Onasemnogene abeparvovec

Onasemnogene abeparvovec is an adeno-associated virus vector-based gene therapy that has been approved by the FDA in May 2019 for the treatment of infant patients (less than 2 years of age) with spinal muscular atrophy (SMA) and a specific mutation in the survival motor neuron 1 (SMN1) gene. SMA is a rare genetic disease that affects the survival and function of motor neurons, leading to debilitating and often fatal muscle weakness. As there is no cure for SMA, onasemnogene abeparvovec is a disease-modifying agent that decelerates the disease progression, improves motor function, and manages the symptoms. The use and effectiveness of onasemnogene abeparvovec in patients with advanced SMA, such as those with complete paralysis of the limbs and permanent dependence on ventilators, has not been evaluated.
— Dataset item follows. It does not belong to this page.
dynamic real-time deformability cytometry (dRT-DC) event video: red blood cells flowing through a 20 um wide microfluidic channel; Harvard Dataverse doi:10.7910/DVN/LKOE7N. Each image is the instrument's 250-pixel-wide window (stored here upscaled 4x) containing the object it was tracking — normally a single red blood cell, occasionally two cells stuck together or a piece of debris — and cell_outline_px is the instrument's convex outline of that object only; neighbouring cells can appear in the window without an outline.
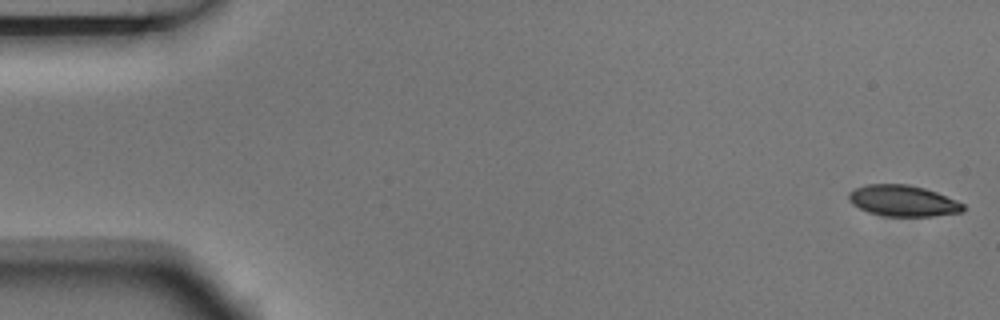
{"species": "Egyptian fruit bat (a non-hibernating species)", "species_latin": "Rousettus aegyptiacus", "temperature_condition": "room temperature", "stored_images_in_passage": 5, "camera_frame_rate_fps": 3000, "um_per_image_px": 0.085, "animal": {"sex": "male"}, "frame": {"image": 1, "passage_image": 1, "time_ms": 0.0, "image_size_px": [1000, 320], "cell_outline_px": [[964, 212], [932, 216], [884, 216], [868, 212], [852, 204], [848, 200], [848, 192], [864, 184], [908, 184], [924, 188], [936, 192], [956, 200], [964, 204]], "centroid_in_image_um": [76.74, 17.06], "position_along_channel_um": 8.3, "area_um2": 20.81}}
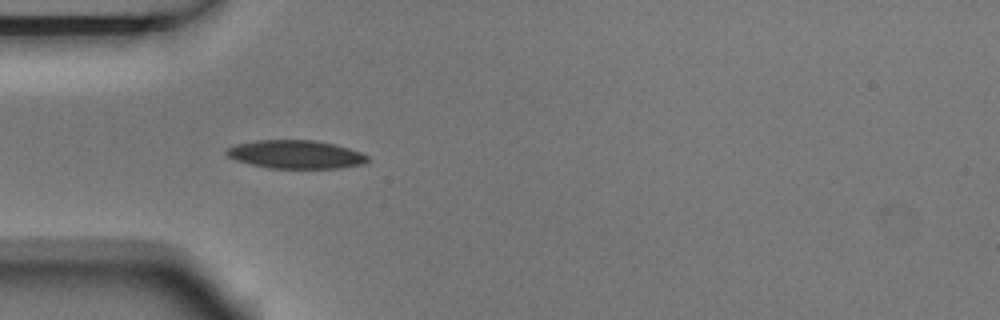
{"frame": {"image": 2, "passage_image": 5, "time_ms": 1.333, "image_size_px": [1000, 320], "cell_outline_px": [[368, 160], [364, 164], [340, 168], [268, 168], [236, 160], [228, 156], [224, 152], [224, 148], [236, 144], [256, 140], [312, 140], [332, 144], [348, 148], [360, 152], [368, 156]], "centroid_in_image_um": [25.1, 13.12], "position_along_channel_um": 59.9, "area_um2": 23.24}}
Onasemnogene abeparvovec is the first gene therapy that was approved for this indication in the USA. Nusinersen is another gene therapy that is currently approved by the FDA for the treatment of SMA in pediatric and adult patients.

Developed by AveXis, a Novartis company, onasemnogene abeparvovec is commonly marketed as Zolgensma®, which is available as a single-dose intravenous infusion. Onasemnogene abeparvovec for therapeutic use and marketing is currently being assessed by the EU and an intrathecal formulation of the drug is currently undergoing clinical development in the USA.